Top of EXTRACTED MATERIAL
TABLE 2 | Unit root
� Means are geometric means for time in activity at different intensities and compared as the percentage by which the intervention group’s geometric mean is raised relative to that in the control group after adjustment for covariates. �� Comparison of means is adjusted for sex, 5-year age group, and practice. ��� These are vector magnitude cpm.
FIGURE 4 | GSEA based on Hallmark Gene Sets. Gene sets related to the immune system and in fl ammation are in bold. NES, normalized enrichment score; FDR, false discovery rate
Bottom of EXTRACTED MATERIAL
Top of EXTRACTED MATERIAL
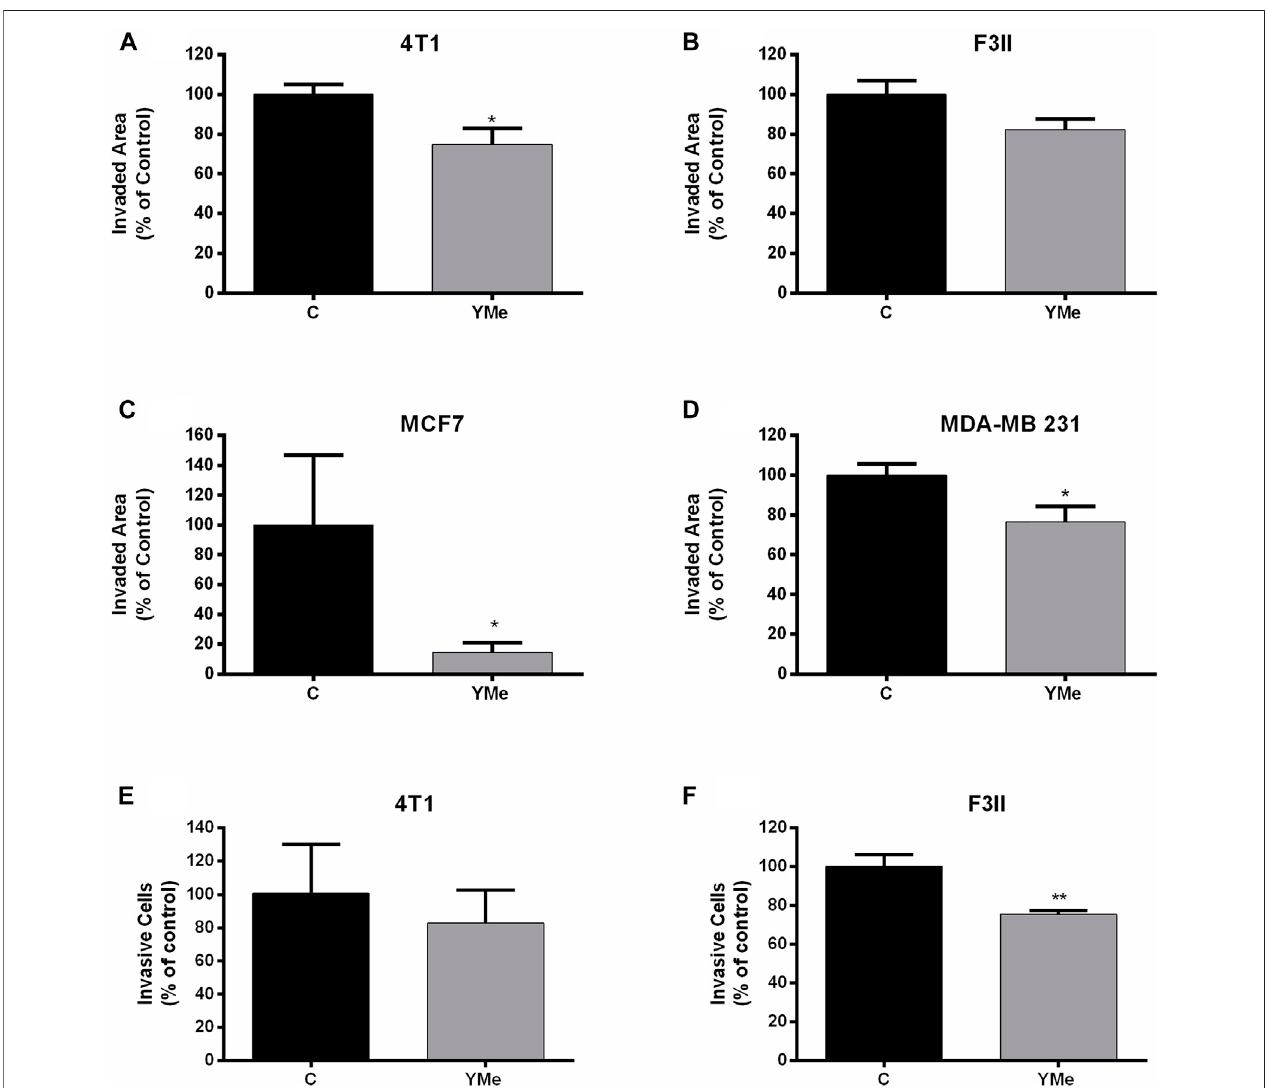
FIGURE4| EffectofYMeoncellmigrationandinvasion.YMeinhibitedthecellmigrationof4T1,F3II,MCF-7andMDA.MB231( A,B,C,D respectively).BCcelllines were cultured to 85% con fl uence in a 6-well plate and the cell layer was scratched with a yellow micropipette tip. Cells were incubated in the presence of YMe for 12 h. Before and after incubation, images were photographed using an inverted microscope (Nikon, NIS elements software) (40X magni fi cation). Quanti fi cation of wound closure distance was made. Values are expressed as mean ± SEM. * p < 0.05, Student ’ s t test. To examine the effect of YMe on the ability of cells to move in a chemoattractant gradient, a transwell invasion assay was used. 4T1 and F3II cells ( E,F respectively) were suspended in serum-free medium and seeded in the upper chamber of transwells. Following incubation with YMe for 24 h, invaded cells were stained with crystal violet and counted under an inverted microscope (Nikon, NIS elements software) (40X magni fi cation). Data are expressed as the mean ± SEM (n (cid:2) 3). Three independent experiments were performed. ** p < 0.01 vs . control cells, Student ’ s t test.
Bottom of EXTRACTED MATERIAL
Filter the lines above, keeping each one that contains the string "mean".

(ANSWER BOX):
� Means are geometric means for time in activity at different intensities and compared as the percentage by which the intervention group’s geometric mean is raised relative to that in the control group after adjustment for covariates. �� Comparison of means is adjusted for sex, 5-year age group, and practice. ��� These are vector magnitude cpm.
FIGURE4| EffectofYMeoncellmigrationandinvasion.YMeinhibitedthecellmigrationof4T1,F3II,MCF-7andMDA.MB231( A,B,C,D respectively).BCcelllines were cultured to 85% con fl uence in a 6-well plate and the cell layer was scratched with a yellow micropipette tip. Cells were incubated in the presence of YMe for 12 h. Before and after incubation, images were photographed using an inverted microscope (Nikon, NIS elements software) (40X magni fi cation). Quanti fi cation of wound closure distance was made. Values are expressed as mean ± SEM. * p < 0.05, Student ’ s t test. To examine the effect of YMe on the ability of cells to move in a chemoattractant gradient, a transwell invasion assay was used. 4T1 and F3II cells ( E,F respectively) were suspended in serum-free medium and seeded in the upper chamber of transwells. Following incubation with YMe for 24 h, invaded cells were stained with crystal violet and counted under an inverted microscope (Nikon, NIS elements software) (40X magni fi cation). Data are expressed as the mean ± SEM (n (cid:2) 3). Three independent experiments were performed. ** p < 0.01 vs . control cells, Student ’ s t test.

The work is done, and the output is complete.